As Aston sees it, the Porsche was designed as a low-line car providing generous space for four adults and the body was shaped accordingly, hence its hump-backed look; the Rapide is an Aston Martin DB9 with more room for people and luggage but no compromise to its gorgeous, flowing style. Bez describes the Rapide as "the most beautiful four-door car in the world" and adds: "The proportions had to be perfect. If we couldn't have achieved this, we wouldn't have made it." So this is not a car for the part-time driver who likes to conduct business from the back seat. Neither is it suitable for making the grand entrance at a film premiere or society ball for a skirted lady (or a Scotsman) in context of modesty while emerging from the back.
The Rapide is a more versatile and more practical version of a traditional Aston. Unlike the DB9, the rear seats are comfortable for adults, providing the passengers are not too tall or bulky. The Rapide's rear doors hinge forward and slightly upwards and there has been extensive paring of the structure and trim around the seats to allow the maximum amount of space and ease of entry and exit. There is more room in the Panamera but the Rapide's rear passengers are cosier and also have better visibility due to higher seating position. I really appreciate the Rapide's stowage space and easy access through the rear hatch. A hinged divider located by magnetic catches separates the trunk from a generous space behind the rear seats. The backs of those seats can also be folded to extend the load area.
Technically, the Rapide is rather more than a DB9 extended by 30cm. The space required in the Rapide dictated a new rear subframe to support the transmission and rear suspension. The re-designed assembly saves weight and allows a larger (90-litre) fuel tank. Surprisingly, the over 5m in length Rapide is only 200kg heavier than the DB9. The Rapide has the same drive-line and suspension layout as the other Astons but it has been set up for slightly more gentle behaviour than the DB9 and DBS. It has variable dampers with two programmes, normal and sport, but unlike the DBS, both settings are usable. The steering is higher geared to aid the feeling of agility on a winding road.

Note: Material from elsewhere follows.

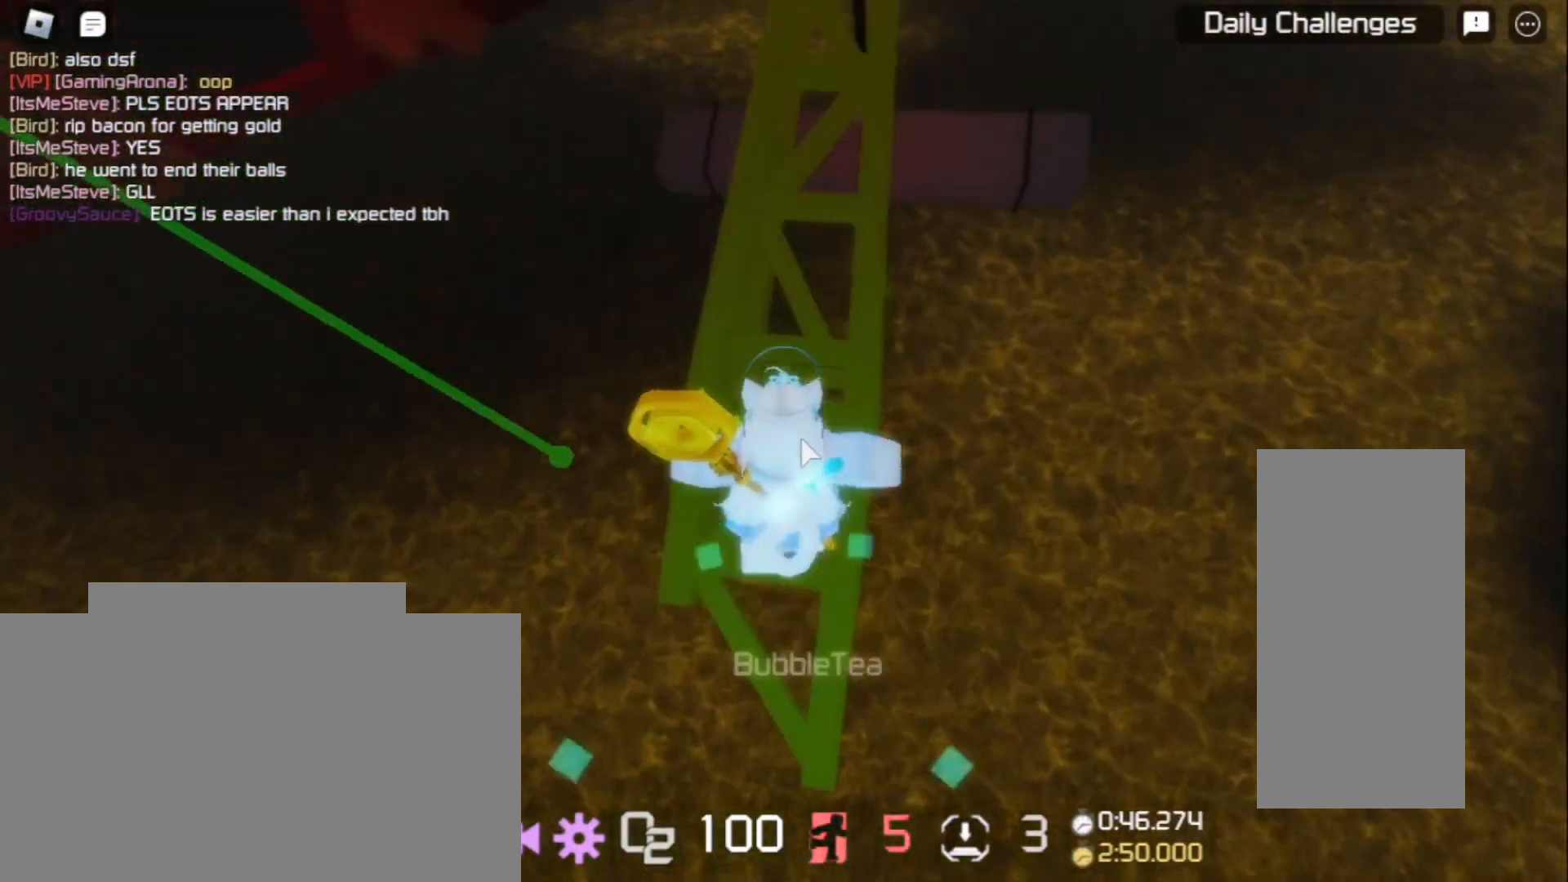
{"keys": ["w"], "mouse": ["right"], "events": [[33, "space", "up"], [167, "mouse_right", "down"]]}
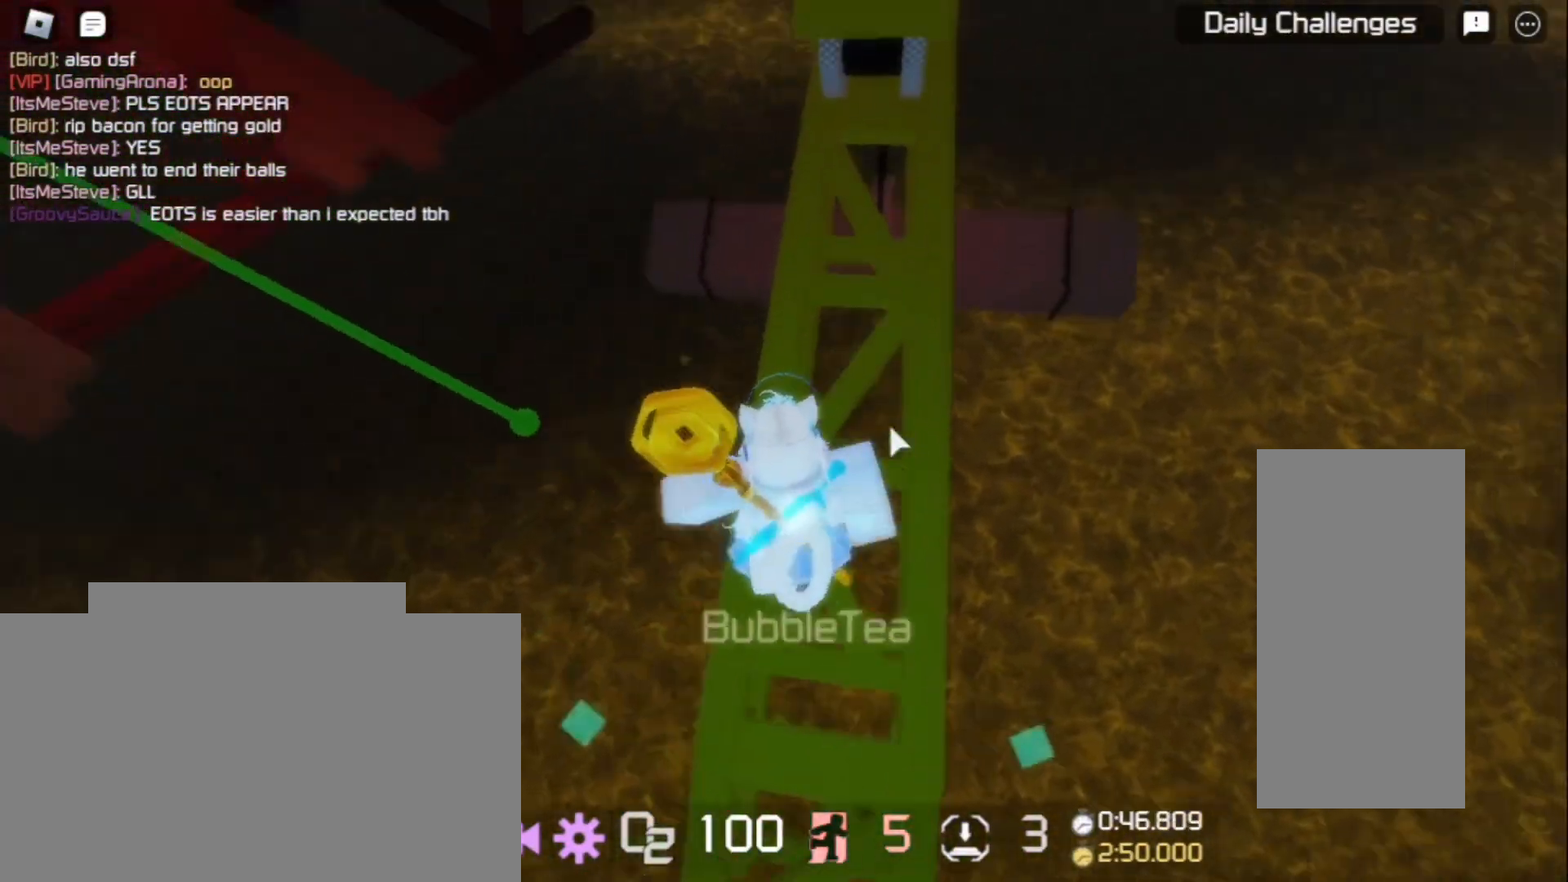
{"keys": ["space", "w"], "mouse": ["right"], "events": [[467, "space", "down"]]}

The brakes - which have a new kind of dual-cast steel and aluminium disc - are mighty effective but the pedal has a longer travel than in most sports cars. That makes for smoother progress in normal driving.
The 6-litre V12 engine is familiar and has the same power (474PS) and torque output as the latest DB9. The ubiquitous ZF six-speed automatic transmission is the only gearbox available. It works beautifully and allows manual operation from paddles behind the steering wheel. A facia switch marked Sport speeds up the automatic shifts and sharpens the throttle response. The effect is not as marked as in some other models, as Aston seeks to make the Rapide a more comfortable Grand Tourer while maintaining its sporting character.